Intranasal Saline May Suffice for Some Kids’ Sleep-Disordered Breathing

Intranasal mometasone furoate was no better than saline for resolving symptoms of sleep-disordered breathing (SDB) in children, but either treatment may reduce the need for specialty care or surgery, the randomized MIST trial suggested.

After 6 weeks of daily treatment, the proportion experiencing the study’s primary endpoint — resolution of significant SDB symptoms — was a similar 44% and 41% with mometasone and saline, respectively (P=0.51), reported Kirsten Perrett, PhD, of the Murdoch Children’s Research Institute at Royal Children’s Hospital in Melbourne, Australia, and colleagues.

And recommendations for surgery decreased sharply in both arms from baseline (62-67%) to 6 weeks (32-38%).

“It appears possible that a large proportion of children with SDB may be able to be treated successfully by their primary care physician, using 6 weeks of intranasal saline as a first-line treatment,” Perrett’s group concluded in JAMA Pediatrics. “Management with less invasive, cheaper, and readily available treatment would increase the quality of life of children with SDB.”

“Further,” the authors continued, “it would reduce burden on specialist services and therefore allow more timely access for those children who need it most, i.e., those who do not respond to initial primary care medical management. This, in turn, could reduce waiting times and improve care for all children with SDB.”

Whether the study findings represent a treatment effect with mometasone furoate or saline, or simply the natural history of the condition is unclear, is a question that will be explored in MIST+, they noted.

Perrett’s group explained that current American Academy of Pediatrics (AAP) guidelines recommend referring all children with SDB — snoring, difficulty breathing, and other issues during sleep — for management. This may include polysomnography (PSG) or a specialist assessment, with prompt adenotonsillectomy (T&A) recommended for patients with moderate-severe obstructive sleep apnea (OSA).

But the current trial aimed to fill a gap in the management of children who may not have access to PSG, which is limited in many countries; there, the decision to undergo T&A is made on history and clinical examination alone.

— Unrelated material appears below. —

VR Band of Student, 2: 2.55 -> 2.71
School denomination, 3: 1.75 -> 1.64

“T&A results in improved sleep, quality of life, behavior, and cardiovascular outcomes in the majority of children with SDB symptoms,” wrote Perrett and coauthors. “However, if tested using PSG, approximately one-half of the children referred for T&A have primary snoring without OSA, and evidence is lacking for the benefit of T&A in this group. Additionally, T&A is painful, costly, and carries a risk of mortality and postoperative morbidity (hemorrhage and respiratory compromise).”

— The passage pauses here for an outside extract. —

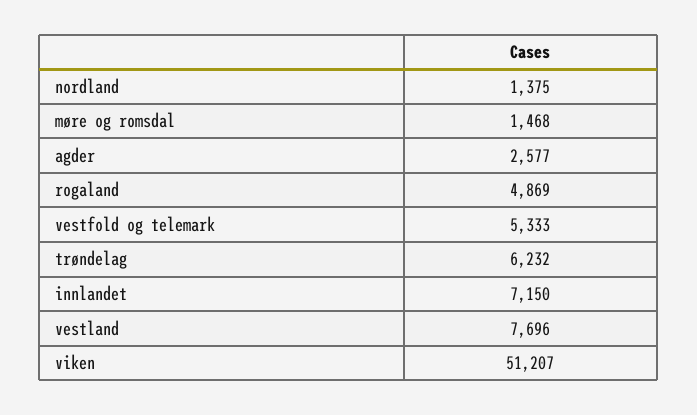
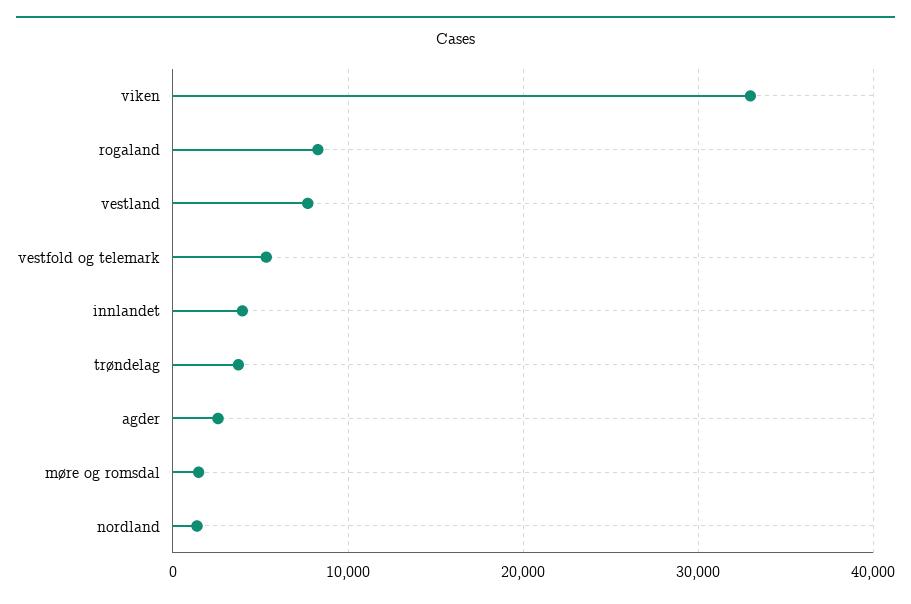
rogaland: 4869 -> 8000
trøndelag: 6232 -> 4000
innlandet: 7150 -> 4000
viken: 51207 -> 33000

The primary adverse events observed in the current trial included epistaxis (occurring in 9.7% of the mometasone group and 15% of the saline group) and nasal itch or irritation (9.7% and 18%, respectively).

From 2018 to 2020, MIST randomized a total of 276 patients ages 3 to 12 years with SDB to 6 weeks’ of daily intranasal treatment with either mometasone furoate (50 μg) or sodium chloride (0.9%). The primary outcome was defined as a reduction of SDB symptoms to a level no longer requiring a specialist referral as per AAP guidelines.

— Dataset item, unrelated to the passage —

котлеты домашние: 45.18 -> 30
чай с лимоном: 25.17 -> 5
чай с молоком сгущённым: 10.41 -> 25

Average age of participants was 6.1 years, with 53% of patients being boys. All patients were on the respiratory, sleep, or ear, nose, and throat clinic waiting lists at the Royal Children’s Hospital and Monash Children’s Hospitals in Melbourne.

At inclusion, parents of the participants were asked if their child snored, had difficulty breathing while asleep, and if the child had ever experienced apnea while sleeping. Responses were recorded then calculated to produce a summary SDB score, with scores greater than or equal to -1 being the threshold for inclusion in the trial. Scores less than -1 meant the child was categorized as not having significant SDB symptoms.

Patients and their medical backgrounds were also assessed by ear, nose, and throat surgeons and provided recommendations for surgery to address the child’s SDB symptoms. At the time of follow-up, the surgeons were “blinded to the treatment group” and were not told whether the information they examined was from the initial visit or the follow-up.

There were some limitations to the study, including that 26 patients were not present at the time of follow-up. Also, the ear, nose, and throat surgeons did not provide a direct clinical assessment, but examined the patient’s previous medical history and exams, the authors noted.